#### [The task]
Reproduce all records below exactly.

#### [Data to process]
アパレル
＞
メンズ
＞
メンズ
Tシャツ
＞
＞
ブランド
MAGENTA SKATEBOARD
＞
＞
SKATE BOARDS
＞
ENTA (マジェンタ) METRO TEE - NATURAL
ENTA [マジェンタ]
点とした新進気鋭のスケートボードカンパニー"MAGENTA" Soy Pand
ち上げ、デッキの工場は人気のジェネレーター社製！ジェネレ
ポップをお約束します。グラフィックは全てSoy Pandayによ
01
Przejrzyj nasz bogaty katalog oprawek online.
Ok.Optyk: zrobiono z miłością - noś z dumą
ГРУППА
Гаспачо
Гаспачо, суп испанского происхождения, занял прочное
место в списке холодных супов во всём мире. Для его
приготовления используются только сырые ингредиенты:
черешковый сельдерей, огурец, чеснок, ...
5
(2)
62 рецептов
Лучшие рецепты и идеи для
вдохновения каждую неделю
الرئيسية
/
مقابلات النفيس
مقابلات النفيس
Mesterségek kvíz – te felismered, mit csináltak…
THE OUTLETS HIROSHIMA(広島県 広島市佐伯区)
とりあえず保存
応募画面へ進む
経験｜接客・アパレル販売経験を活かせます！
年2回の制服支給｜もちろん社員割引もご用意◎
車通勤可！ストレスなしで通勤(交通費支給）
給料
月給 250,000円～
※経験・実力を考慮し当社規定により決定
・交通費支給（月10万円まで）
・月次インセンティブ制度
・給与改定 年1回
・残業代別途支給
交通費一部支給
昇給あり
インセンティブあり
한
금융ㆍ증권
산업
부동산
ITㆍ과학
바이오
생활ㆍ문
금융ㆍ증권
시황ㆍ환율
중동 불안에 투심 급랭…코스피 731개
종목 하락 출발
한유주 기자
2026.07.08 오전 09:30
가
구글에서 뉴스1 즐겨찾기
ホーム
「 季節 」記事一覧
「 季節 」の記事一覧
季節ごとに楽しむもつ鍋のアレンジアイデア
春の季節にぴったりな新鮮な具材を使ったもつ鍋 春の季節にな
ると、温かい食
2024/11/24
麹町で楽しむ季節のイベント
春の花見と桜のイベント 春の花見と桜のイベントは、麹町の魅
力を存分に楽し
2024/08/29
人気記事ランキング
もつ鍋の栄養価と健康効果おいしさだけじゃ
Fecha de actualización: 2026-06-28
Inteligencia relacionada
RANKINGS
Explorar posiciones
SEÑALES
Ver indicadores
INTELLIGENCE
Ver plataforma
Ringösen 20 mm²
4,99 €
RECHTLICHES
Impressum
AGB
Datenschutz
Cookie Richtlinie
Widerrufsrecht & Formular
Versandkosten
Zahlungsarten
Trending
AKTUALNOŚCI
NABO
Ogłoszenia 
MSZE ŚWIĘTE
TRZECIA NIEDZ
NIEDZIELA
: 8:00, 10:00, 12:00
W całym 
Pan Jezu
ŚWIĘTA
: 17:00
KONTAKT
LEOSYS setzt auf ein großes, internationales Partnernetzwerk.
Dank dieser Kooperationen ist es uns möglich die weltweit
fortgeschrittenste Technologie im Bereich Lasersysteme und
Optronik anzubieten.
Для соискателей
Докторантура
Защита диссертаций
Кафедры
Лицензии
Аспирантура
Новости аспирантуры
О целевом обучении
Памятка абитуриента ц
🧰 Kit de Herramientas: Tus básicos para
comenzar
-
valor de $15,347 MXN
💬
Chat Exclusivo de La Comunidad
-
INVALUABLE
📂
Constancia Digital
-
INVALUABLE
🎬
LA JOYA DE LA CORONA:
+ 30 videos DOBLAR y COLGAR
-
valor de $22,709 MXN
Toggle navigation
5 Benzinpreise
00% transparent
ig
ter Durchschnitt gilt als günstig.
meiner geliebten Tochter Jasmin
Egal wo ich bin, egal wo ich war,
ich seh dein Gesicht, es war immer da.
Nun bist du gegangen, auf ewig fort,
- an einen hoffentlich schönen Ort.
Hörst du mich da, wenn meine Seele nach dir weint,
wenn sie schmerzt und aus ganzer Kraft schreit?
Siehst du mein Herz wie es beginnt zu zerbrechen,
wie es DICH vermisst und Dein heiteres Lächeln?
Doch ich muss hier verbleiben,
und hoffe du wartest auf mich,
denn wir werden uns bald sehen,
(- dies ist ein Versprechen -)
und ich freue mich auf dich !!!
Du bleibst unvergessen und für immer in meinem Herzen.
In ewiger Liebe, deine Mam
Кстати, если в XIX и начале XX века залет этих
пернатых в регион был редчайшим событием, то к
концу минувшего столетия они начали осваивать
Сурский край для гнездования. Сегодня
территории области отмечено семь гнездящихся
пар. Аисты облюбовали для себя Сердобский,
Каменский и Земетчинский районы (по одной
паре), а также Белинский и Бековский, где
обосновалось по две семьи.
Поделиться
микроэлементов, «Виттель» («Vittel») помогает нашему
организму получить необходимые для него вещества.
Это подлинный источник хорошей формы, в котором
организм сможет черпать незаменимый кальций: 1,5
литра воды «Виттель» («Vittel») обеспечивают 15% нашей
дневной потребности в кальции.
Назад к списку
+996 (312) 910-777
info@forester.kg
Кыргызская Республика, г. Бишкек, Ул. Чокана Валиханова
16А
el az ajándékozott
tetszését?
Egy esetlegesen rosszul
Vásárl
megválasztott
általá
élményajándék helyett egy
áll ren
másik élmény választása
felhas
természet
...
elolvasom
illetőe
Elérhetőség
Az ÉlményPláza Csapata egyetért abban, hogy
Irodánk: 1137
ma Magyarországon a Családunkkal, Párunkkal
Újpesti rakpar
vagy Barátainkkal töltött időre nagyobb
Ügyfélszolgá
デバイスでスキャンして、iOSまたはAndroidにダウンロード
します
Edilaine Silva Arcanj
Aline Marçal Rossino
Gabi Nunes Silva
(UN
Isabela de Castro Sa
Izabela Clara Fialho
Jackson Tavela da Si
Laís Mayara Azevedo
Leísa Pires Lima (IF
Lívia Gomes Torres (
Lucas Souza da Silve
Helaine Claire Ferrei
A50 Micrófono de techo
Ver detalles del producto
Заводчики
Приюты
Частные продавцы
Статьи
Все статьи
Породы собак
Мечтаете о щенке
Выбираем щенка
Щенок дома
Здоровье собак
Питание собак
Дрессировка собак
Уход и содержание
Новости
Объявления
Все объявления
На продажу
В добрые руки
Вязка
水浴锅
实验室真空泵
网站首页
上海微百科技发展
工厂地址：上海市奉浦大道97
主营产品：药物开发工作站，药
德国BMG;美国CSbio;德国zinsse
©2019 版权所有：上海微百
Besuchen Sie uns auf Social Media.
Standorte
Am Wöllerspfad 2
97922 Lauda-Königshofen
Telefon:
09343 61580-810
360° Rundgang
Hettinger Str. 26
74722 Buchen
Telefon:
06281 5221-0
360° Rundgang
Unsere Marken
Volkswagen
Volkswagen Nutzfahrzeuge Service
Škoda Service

#### [Exercise answer]
アパレル
＞
メンズ
＞
メンズ
Tシャツ
＞
＞
ブランド
MAGENTA SKATEBOARD
＞
＞
SKATE BOARDS
＞
ENTA (マジェンタ) METRO TEE - NATURAL
ENTA [マジェンタ]
点とした新進気鋭のスケートボードカンパニー"MAGENTA" Soy Pand
ち上げ、デッキの工場は人気のジェネレーター社製！ジェネレ
ポップをお約束します。グラフィックは全てSoy Pandayによ
01
Przejrzyj nasz bogaty katalog oprawek online.
Ok.Optyk: zrobiono z miłością - noś z dumą
ГРУППА
Гаспачо
Гаспачо, суп испанского происхождения, занял прочное
место в списке холодных супов во всём мире. Для его
приготовления используются только сырые ингредиенты:
черешковый сельдерей, огурец, чеснок, ...
5
(2)
62 рецептов
Лучшие рецепты и идеи для
вдохновения каждую неделю
الرئيسية
/
مقابلات النفيس
مقابلات النفيس
Mesterségek kvíz – te felismered, mit csináltak…
THE OUTLETS HIROSHIMA(広島県 広島市佐伯区)
とりあえず保存
応募画面へ進む
経験｜接客・アパレル販売経験を活かせます！
年2回の制服支給｜もちろん社員割引もご用意◎
車通勤可！ストレスなしで通勤(交通費支給）
給料
月給 250,000円～
※経験・実力を考慮し当社規定により決定
・交通費支給（月10万円まで）
・月次インセンティブ制度
・給与改定 年1回
・残業代別途支給
交通費一部支給
昇給あり
インセンティブあり
한
금융ㆍ증권
산업
부동산
ITㆍ과학
바이오
생활ㆍ문
금융ㆍ증권
시황ㆍ환율
중동 불안에 투심 급랭…코스피 731개
종목 하락 출발
한유주 기자
2026.07.08 오전 09:30
가
구글에서 뉴스1 즐겨찾기
ホーム
「 季節 」記事一覧
「 季節 」の記事一覧
季節ごとに楽しむもつ鍋のアレンジアイデア
春の季節にぴったりな新鮮な具材を使ったもつ鍋 春の季節にな
ると、温かい食
2024/11/24
麹町で楽しむ季節のイベント
春の花見と桜のイベント 春の花見と桜のイベントは、麹町の魅
力を存分に楽し
2024/08/29
人気記事ランキング
もつ鍋の栄養価と健康効果おいしさだけじゃ
Fecha de actualización: 2026-06-28
Inteligencia relacionada
RANKINGS
Explorar posiciones
SEÑALES
Ver indicadores
INTELLIGENCE
Ver plataforma
Ringösen 20 mm²
4,99 €
RECHTLICHES
Impressum
AGB
Datenschutz
Cookie Richtlinie
Widerrufsrecht & Formular
Versandkosten
Zahlungsarten
Trending
AKTUALNOŚCI
NABO
Ogłoszenia 
MSZE ŚWIĘTE
TRZECIA NIEDZ
NIEDZIELA
: 8:00, 10:00, 12:00
W całym 
Pan Jezu
ŚWIĘTA
: 17:00
KONTAKT
LEOSYS setzt auf ein großes, internationales Partnernetzwerk.
Dank dieser Kooperationen ist es uns möglich die weltweit
fortgeschrittenste Technologie im Bereich Lasersysteme und
Optronik anzubieten.
Для соискателей
Докторантура
Защита диссертаций
Кафедры
Лицензии
Аспирантура
Новости аспирантуры
О целевом обучении
Памятка абитуриента ц
🧰 Kit de Herramientas: Tus básicos para
comenzar
-
valor de $15,347 MXN
💬
Chat Exclusivo de La Comunidad
-
INVALUABLE
📂
Constancia Digital
-
INVALUABLE
🎬
LA JOYA DE LA CORONA:
+ 30 videos DOBLAR y COLGAR
-
valor de $22,709 MXN
Toggle navigation
5 Benzinpreise
00% transparent
ig
ter Durchschnitt gilt als günstig.
meiner geliebten Tochter Jasmin
Egal wo ich bin, egal wo ich war,
ich seh dein Gesicht, es war immer da.
Nun bist du gegangen, auf ewig fort,
- an einen hoffentlich schönen Ort.
Hörst du mich da, wenn meine Seele nach dir weint,
wenn sie schmerzt und aus ganzer Kraft schreit?
Siehst du mein Herz wie es beginnt zu zerbrechen,
wie es DICH vermisst und Dein heiteres Lächeln?
Doch ich muss hier verbleiben,
und hoffe du wartest auf mich,
denn wir werden uns bald sehen,
(- dies ist ein Versprechen -)
und ich freue mich auf dich !!!
Du bleibst unvergessen und für immer in meinem Herzen.
In ewiger Liebe, deine Mam
Кстати, если в XIX и начале XX века залет этих
пернатых в регион был редчайшим событием, то к
концу минувшего столетия они начали осваивать
Сурский край для гнездования. Сегодня
территории области отмечено семь гнездящихся
пар. Аисты облюбовали для себя Сердобский,
Каменский и Земетчинский районы (по одной
паре), а также Белинский и Бековский, где
обосновалось по две семьи.
Поделиться
микроэлементов, «Виттель» («Vittel») помогает нашему
организму получить необходимые для него вещества.
Это подлинный источник хорошей формы, в котором
организм сможет черпать незаменимый кальций: 1,5
литра воды «Виттель» («Vittel») обеспечивают 15% нашей
дневной потребности в кальции.
Назад к списку
+996 (312) 910-777
info@forester.kg
Кыргызская Республика, г. Бишкек, Ул. Чокана Валиханова
16А
el az ajándékozott
tetszését?
Egy esetlegesen rosszul
Vásárl
megválasztott
általá
élményajándék helyett egy
áll ren
másik élmény választása
felhas
természet
...
elolvasom
illetőe
Elérhetőség
Az ÉlményPláza Csapata egyetért abban, hogy
Irodánk: 1137
ma Magyarországon a Családunkkal, Párunkkal
Újpesti rakpar
vagy Barátainkkal töltött időre nagyobb
Ügyfélszolgá
デバイスでスキャンして、iOSまたはAndroidにダウンロード
します
Edilaine Silva Arcanj
Aline Marçal Rossino
Gabi Nunes Silva
(UN
Isabela de Castro Sa
Izabela Clara Fialho
Jackson Tavela da Si
Laís Mayara Azevedo
Leísa Pires Lima (IF
Lívia Gomes Torres (
Lucas Souza da Silve
Helaine Claire Ferrei
A50 Micrófono de techo
Ver detalles del producto
Заводчики
Приюты
Частные продавцы
Статьи
Все статьи
Породы собак
Мечтаете о щенке
Выбираем щенка
Щенок дома
Здоровье собак
Питание собак
Дрессировка собак
Уход и содержание
Новости
Объявления
Все объявления
На продажу
В добрые руки
Вязка
水浴锅
实验室真空泵
网站首页
上海微百科技发展
工厂地址：上海市奉浦大道97
主营产品：药物开发工作站，药
德国BMG;美国CSbio;德国zinsse
©2019 版权所有：上海微百
Besuchen Sie uns auf Social Media.
Standorte
Am Wöllerspfad 2
97922 Lauda-Königshofen
Telefon:
09343 61580-810
360° Rundgang
Hettinger Str. 26
74722 Buchen
Telefon:
06281 5221-0
360° Rundgang
Unsere Marken
Volkswagen
Volkswagen Nutzfahrzeuge Service
Škoda Service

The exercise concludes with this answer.